> **SOURCE TEXT**
*** Begin section ***
Some students can become extremely upset, Hager said.
"By the time they get to school, if they've had these kinds of experiences, they're frazzled, and they're at their wit's end," he added. "And they need to be calmed down before you can even begin to try and teach the student."
Hager said children with disabilities who experience a meltdown on the bus can face consequences.
"When there is a meltdown, the kids can get suspended from the bus, even though it may be not really their fault if you will," he said. "It's because of their disability."
Catalinotto said the shortage of bus drivers has led to a "revolving door" of drivers and attendants for students with special needs.
"It's sad because it's a beautiful relationship that can be built between this team that reaches your child in the morning and sees them first and kind of sets the tone for their school day," she said.
*** End section ***
> **EXERCISES**
A – Set down the passage on school bus problems for students with disabilities verbatim, from "Some students can" up to and including "with special needs.".
B – Resume the passage on school bus problems for students with disabilities, picking up after its final sentence.

> **DATA**
*** Begin section ***
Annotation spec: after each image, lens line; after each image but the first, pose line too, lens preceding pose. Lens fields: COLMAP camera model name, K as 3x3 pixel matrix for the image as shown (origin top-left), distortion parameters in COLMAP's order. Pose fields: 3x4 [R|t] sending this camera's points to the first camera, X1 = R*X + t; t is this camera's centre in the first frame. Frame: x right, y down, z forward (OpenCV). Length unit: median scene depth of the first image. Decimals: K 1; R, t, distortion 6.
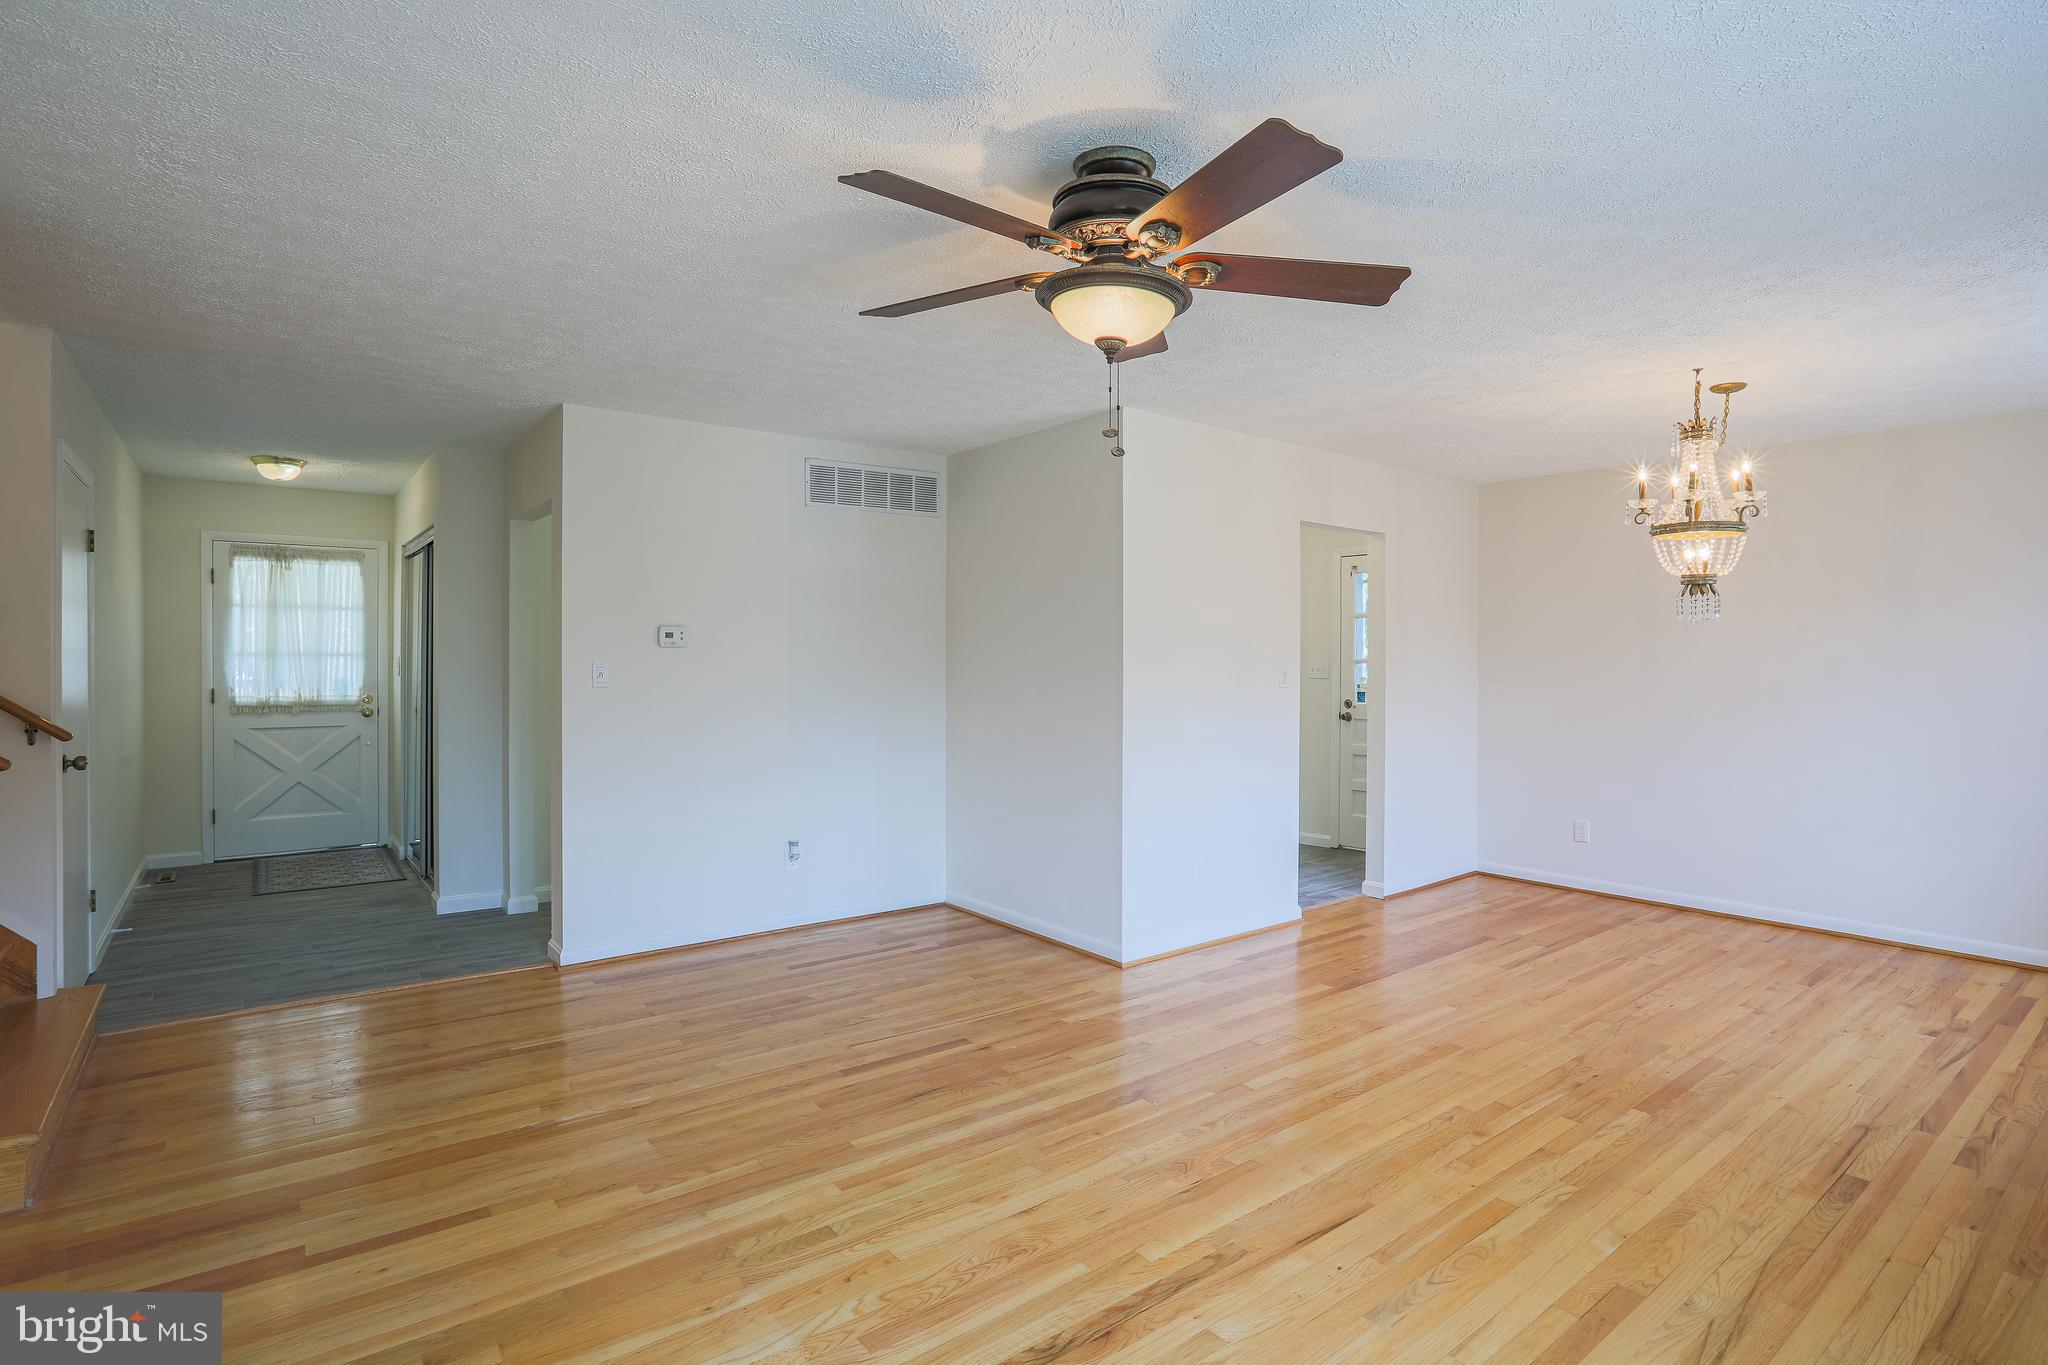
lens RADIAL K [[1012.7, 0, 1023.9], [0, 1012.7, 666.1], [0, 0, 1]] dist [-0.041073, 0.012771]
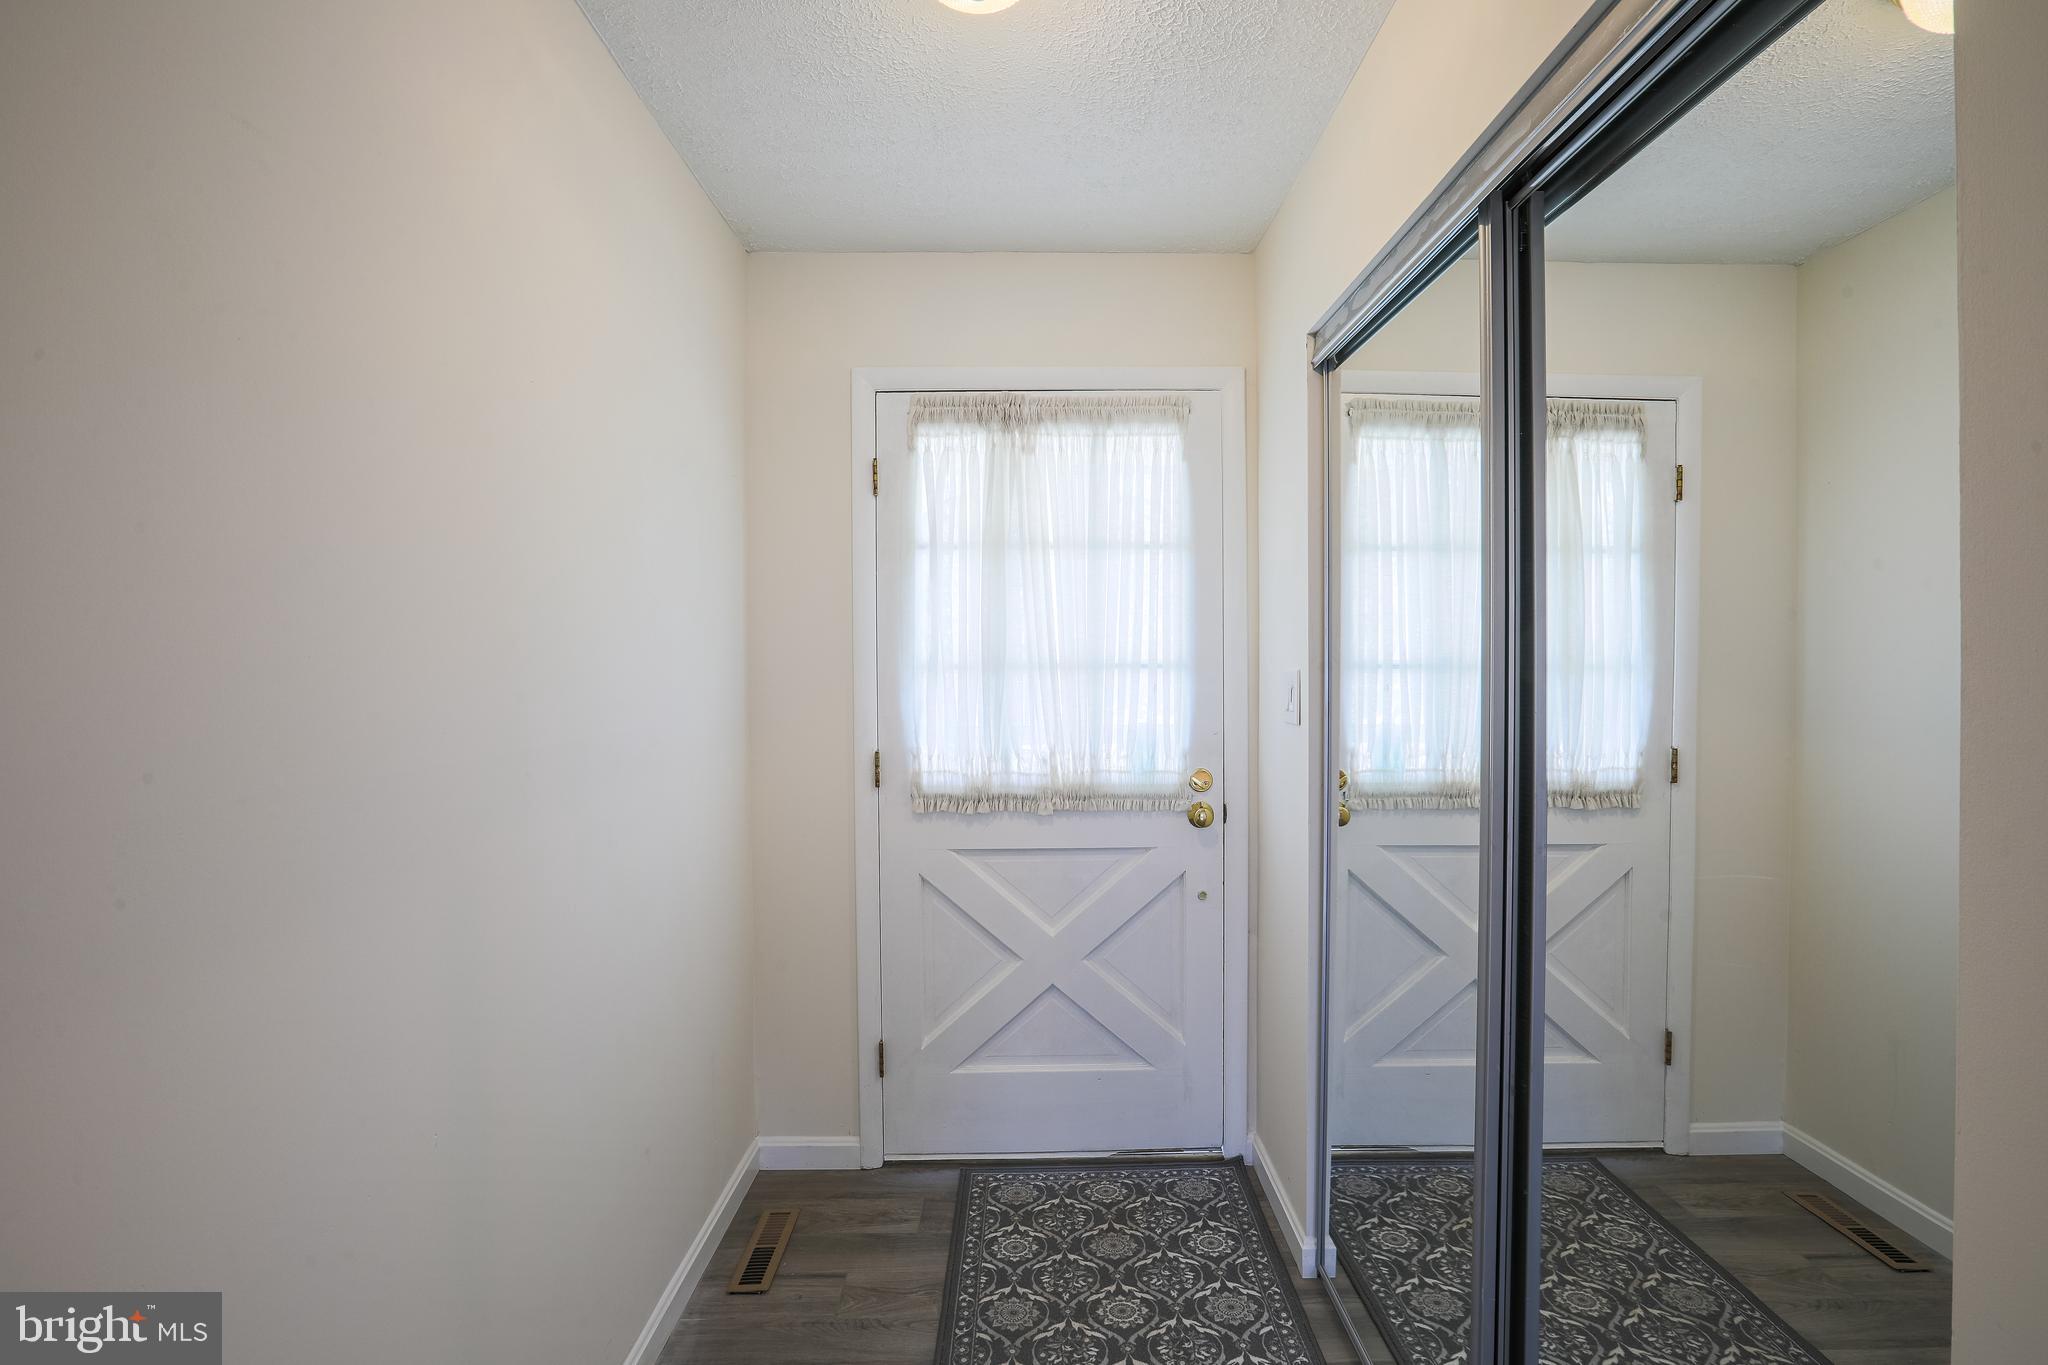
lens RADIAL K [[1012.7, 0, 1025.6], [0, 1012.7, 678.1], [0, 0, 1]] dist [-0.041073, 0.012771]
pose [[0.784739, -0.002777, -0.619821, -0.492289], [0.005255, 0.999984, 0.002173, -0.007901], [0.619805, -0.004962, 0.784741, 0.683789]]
*** End section ***
> **REPLIES**
A –
Some students can become extremely upset, Hager said.
"By the time they get to school, if they've had these kinds of experiences, they're frazzled, and they're at their wit's end," he added. "And they need to be calmed down before you can even begin to try and teach the student."
Hager said children with disabilities who experience a meltdown on the bus can face consequences.
"When there is a meltdown, the kids can get suspended from the bus, even though it may be not really their fault if you will," he said. "It's because of their disability."
Catalinotto said the shortage of bus drivers has led to a "revolving door" of drivers and attendants for students with special needs.

B –
A bus company executive said the driver shortage is the worst he's ever seen
Edward Flavin, an executive at National Express LLC, a transportation company that serves over 30 states, said the current shortage is "unlike anything we have witnessed in over 100 years in the student transportation business."
"The driver shortage is affecting a majority of our locations across the nation and has resulted in the need to adjust and combine routes. Some of our school districts have also adjusted bell schedules in response to the driver shortage," Flavin told Insider.
Some schools have gone to extensive lengths to find transportation in the absence of bus drivers. A school in Boston hired a party bus complete with a dancing pole and show lights to transport a group of high schoolers on a field trip.
Meanwhile, the governor of Massachusetts activated the National Guard to drive school buses, and New York state has implored over 550,000 residents with commercial driver's licenses to become school bus drivers.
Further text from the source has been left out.